---
title: "Archbishop Ulloa Urges Panama to Confront Child Poverty and Inequality"
date: 2026-04-12
author: ""
url: https://panamadaily.news/child-poverty-panama-ulloa-warning-2/
categories:
  - "Health"
  - "News"
  - "Politics"
tags:
  - "Archbishop Ulloa"
  - "children in poverty"
  - "inequality in Panama"
  - "MIDES"
  - "Panama child poverty"
  - "social justice"
---

# Archbishop Ulloa Urges Panama to Confront Child Poverty and Inequality

## What Happened

Archbishop José Domingo Ulloa used a major Eucharistic celebration to draw attention to child poverty in Panama, saying the country must respond with urgency to protect its youngest citizens. He cited figures indicating that more than 482,000 children in Panama live in poverty, including one in three Panamanian children and one in six in extreme poverty.

Ulloa said those numbers reflect real lives and warned against indifference to conditions that shape children’s futures. He emphasized that early childhood, from ages 0 to 6, is a decisive stage for integral development and that growing up in poverty can deepen inequality across generations.

## A Warning About Inequality

The archbishop argued that origin and geography should never determine a child’s future. His message placed child poverty at the center of a broader concern about social inequality, framing it as a national problem that affects long-term opportunity and cohesion.

He also linked the issue to corruption and impunity, saying those practices take resources away from vulnerable families and weaken the country’s future.
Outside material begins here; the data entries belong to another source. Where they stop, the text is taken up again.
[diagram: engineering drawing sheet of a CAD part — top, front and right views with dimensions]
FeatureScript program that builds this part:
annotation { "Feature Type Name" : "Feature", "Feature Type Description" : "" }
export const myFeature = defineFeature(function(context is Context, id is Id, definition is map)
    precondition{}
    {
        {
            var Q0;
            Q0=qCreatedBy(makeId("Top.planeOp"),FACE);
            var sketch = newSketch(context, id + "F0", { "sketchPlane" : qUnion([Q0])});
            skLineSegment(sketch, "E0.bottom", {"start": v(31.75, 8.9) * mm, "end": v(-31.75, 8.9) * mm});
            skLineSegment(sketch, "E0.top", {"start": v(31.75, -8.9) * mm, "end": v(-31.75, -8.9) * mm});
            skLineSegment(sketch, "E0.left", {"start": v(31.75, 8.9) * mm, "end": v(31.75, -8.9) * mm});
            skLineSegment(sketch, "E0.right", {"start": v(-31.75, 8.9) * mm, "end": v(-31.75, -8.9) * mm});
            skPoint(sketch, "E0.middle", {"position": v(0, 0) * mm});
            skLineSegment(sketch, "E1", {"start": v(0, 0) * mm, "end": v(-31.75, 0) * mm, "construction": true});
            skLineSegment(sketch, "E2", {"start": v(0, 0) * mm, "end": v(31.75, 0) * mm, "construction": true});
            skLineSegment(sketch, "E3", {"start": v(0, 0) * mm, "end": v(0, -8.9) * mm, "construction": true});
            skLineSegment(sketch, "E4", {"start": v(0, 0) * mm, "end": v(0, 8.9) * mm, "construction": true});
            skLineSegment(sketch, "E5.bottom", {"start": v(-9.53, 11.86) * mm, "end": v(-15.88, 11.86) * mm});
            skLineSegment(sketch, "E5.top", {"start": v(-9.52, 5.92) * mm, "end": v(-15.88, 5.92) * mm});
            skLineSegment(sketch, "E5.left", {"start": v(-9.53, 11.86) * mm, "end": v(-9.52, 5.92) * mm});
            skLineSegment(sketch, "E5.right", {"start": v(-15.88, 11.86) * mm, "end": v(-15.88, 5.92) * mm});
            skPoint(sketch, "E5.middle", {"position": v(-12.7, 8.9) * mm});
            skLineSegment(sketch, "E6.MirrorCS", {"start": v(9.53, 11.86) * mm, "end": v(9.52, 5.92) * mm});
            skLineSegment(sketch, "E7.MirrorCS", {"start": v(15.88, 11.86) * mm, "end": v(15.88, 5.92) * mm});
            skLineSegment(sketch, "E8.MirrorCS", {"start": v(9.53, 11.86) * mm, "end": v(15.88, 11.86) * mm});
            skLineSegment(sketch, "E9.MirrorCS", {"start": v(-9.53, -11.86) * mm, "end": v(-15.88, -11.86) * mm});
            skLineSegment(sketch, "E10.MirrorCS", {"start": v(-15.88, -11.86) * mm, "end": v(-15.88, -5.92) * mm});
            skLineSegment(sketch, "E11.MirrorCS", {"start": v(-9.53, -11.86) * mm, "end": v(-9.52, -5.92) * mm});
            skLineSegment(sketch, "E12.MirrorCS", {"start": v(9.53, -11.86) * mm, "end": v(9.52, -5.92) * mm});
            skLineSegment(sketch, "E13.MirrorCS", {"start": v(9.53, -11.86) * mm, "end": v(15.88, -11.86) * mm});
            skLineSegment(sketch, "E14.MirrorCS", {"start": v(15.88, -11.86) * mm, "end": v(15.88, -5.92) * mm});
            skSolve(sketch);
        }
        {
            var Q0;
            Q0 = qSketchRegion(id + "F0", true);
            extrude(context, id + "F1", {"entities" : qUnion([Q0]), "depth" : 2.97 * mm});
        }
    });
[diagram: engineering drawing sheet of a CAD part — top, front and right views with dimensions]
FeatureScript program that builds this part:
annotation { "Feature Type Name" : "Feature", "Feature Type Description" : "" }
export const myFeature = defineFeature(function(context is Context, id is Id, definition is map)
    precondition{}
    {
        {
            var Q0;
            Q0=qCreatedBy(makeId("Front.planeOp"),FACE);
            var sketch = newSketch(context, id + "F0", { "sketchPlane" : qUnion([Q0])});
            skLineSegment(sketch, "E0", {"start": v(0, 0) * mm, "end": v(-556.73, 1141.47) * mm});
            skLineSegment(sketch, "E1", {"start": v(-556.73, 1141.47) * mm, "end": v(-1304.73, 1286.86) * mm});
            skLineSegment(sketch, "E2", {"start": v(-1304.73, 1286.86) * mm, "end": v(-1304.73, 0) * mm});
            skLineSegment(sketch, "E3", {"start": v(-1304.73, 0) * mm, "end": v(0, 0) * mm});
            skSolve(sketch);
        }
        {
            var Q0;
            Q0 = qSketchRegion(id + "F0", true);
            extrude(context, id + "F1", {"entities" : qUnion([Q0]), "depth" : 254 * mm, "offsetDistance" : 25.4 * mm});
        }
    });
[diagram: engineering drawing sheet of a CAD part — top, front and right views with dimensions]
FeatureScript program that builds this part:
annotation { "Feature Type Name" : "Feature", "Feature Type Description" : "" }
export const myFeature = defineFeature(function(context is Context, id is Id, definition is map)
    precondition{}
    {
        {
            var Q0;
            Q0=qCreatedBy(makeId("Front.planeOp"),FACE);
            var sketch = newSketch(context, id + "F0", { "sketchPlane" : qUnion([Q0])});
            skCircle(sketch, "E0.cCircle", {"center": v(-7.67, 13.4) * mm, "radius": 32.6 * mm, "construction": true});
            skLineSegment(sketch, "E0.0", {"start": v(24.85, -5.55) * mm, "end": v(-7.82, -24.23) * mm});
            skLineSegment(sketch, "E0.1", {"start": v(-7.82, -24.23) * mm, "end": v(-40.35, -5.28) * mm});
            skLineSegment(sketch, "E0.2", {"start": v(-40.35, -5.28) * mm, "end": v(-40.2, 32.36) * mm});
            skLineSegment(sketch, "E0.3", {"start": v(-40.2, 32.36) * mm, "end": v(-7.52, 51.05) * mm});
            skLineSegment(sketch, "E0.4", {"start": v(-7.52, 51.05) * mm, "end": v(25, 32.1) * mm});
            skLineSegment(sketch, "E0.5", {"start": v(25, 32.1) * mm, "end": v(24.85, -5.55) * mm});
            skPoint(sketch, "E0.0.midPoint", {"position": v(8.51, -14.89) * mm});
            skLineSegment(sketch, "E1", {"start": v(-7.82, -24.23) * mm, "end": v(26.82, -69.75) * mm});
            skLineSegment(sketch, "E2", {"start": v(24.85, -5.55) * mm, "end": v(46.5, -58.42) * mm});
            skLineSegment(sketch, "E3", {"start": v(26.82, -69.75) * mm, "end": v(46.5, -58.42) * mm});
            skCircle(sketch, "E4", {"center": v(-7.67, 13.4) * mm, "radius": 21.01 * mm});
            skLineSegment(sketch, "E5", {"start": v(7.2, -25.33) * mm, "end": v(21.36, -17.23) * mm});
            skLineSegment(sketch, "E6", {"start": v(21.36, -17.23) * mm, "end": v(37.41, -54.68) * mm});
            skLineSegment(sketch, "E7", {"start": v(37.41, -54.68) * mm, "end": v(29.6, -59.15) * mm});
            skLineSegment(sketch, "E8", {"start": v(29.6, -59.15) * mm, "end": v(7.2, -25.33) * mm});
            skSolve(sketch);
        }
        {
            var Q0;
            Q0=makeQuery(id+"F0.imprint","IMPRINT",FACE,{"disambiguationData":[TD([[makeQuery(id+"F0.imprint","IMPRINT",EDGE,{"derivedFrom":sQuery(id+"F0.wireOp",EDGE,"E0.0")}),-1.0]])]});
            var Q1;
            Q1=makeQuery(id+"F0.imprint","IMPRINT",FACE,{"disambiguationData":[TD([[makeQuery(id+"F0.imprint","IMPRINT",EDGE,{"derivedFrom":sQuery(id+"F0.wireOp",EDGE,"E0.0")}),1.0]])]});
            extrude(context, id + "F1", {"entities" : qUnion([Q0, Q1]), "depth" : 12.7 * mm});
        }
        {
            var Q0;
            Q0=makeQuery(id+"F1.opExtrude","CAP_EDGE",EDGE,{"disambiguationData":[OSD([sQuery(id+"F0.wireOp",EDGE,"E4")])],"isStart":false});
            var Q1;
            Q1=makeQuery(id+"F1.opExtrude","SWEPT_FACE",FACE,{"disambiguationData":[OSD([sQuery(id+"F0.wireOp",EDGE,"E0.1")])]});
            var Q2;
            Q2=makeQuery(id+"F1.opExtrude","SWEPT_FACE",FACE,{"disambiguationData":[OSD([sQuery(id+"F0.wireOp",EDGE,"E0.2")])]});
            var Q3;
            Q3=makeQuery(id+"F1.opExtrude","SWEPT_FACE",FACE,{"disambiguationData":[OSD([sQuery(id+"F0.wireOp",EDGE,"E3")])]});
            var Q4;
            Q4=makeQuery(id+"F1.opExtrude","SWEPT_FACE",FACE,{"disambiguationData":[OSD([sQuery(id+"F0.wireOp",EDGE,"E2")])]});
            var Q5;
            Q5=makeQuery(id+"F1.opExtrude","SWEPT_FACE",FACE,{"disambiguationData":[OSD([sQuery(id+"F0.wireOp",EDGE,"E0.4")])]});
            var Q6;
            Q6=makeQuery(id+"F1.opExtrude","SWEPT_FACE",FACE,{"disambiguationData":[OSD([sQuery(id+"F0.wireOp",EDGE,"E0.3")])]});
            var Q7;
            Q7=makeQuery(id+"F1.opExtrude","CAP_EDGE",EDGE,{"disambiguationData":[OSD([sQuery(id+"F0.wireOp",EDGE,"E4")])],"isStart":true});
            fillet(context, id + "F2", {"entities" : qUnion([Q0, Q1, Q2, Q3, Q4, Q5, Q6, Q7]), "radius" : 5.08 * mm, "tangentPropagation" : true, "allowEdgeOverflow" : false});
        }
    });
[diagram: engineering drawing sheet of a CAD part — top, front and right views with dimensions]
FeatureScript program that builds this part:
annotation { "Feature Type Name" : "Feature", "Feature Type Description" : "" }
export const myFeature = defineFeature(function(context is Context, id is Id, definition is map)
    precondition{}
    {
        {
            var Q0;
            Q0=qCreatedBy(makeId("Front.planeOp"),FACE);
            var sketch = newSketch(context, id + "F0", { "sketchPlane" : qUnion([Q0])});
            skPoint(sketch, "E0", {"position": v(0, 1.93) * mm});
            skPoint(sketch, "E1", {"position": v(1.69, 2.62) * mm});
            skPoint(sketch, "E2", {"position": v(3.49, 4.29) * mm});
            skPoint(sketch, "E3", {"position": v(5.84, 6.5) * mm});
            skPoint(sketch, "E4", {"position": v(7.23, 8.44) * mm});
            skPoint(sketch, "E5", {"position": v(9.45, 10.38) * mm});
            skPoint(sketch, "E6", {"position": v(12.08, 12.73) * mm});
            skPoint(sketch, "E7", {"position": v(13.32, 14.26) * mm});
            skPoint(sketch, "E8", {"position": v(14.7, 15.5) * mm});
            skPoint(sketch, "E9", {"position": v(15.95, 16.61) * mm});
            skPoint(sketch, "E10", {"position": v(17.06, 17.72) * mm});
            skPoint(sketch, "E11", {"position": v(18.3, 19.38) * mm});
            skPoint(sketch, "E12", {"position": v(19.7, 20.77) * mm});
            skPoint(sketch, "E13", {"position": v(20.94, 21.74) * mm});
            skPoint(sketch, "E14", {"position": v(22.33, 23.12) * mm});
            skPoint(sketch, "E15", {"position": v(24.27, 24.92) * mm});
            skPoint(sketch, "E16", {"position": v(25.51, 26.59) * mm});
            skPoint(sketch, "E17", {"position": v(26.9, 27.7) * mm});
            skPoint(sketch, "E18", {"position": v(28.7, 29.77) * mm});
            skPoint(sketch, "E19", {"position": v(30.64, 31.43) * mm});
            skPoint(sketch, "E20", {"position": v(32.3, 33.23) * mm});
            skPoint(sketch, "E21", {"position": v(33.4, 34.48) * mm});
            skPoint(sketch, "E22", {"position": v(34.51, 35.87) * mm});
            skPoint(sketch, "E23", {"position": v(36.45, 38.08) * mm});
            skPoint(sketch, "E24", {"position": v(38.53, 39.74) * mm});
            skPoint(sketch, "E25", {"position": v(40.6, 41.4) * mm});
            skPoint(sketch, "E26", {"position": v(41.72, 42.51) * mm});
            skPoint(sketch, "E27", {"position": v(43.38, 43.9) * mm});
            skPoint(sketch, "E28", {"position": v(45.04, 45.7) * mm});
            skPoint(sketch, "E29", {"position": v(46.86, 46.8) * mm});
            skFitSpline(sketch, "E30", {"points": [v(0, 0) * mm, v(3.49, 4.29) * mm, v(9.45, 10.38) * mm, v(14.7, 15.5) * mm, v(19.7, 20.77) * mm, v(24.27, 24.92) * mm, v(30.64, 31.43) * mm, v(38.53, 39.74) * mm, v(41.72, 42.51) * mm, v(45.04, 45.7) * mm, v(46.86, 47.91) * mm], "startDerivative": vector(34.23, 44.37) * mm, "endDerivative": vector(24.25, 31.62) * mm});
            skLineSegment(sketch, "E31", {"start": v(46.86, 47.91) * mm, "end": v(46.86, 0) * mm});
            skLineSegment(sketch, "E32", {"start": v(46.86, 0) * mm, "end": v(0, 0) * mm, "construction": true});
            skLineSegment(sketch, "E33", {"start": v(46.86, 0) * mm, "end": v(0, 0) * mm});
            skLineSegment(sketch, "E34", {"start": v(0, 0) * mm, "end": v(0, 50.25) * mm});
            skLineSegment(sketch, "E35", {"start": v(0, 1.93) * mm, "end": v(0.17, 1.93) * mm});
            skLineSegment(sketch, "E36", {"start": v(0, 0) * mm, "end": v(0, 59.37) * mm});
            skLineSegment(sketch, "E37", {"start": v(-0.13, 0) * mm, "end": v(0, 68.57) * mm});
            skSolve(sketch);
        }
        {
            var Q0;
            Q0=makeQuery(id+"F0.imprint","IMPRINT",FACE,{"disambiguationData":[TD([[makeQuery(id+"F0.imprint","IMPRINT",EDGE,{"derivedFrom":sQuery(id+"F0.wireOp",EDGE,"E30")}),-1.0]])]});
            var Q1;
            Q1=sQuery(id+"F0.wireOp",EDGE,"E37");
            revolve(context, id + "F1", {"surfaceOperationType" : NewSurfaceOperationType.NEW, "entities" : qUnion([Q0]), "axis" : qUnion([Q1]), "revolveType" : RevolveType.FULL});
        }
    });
In his view, a society that fails to care for children is sacrificing its own tomorrow.

## A Call for Shared Responsibility

Ulloa called on multiple sectors of society to work together in response to the problem. He urged action from state institutions, the private sector, civil society, universities, local governments, social organizations and faith communities.

That broad appeal reflects the scale of the challenge. Child poverty is not only a social welfare issue; it affects education, health, development and future productivity. In Panama, as in many countries, conditions in early childhood can have lasting effects on learning, opportunity and social mobility.

## Why It Matters

The archbishop’s remarks place pressure on leaders and institutions to treat child poverty as a priority rather than a background issue. The message also underscores how inequality can persist when children lack stable nutrition, safe environments and access to the support needed during their earliest years.

By speaking during a major religious gathering, Ulloa brought public moral weight to a problem often discussed in economic or policy terms. His warning cast child poverty as both a social emergency and a test of national responsibility.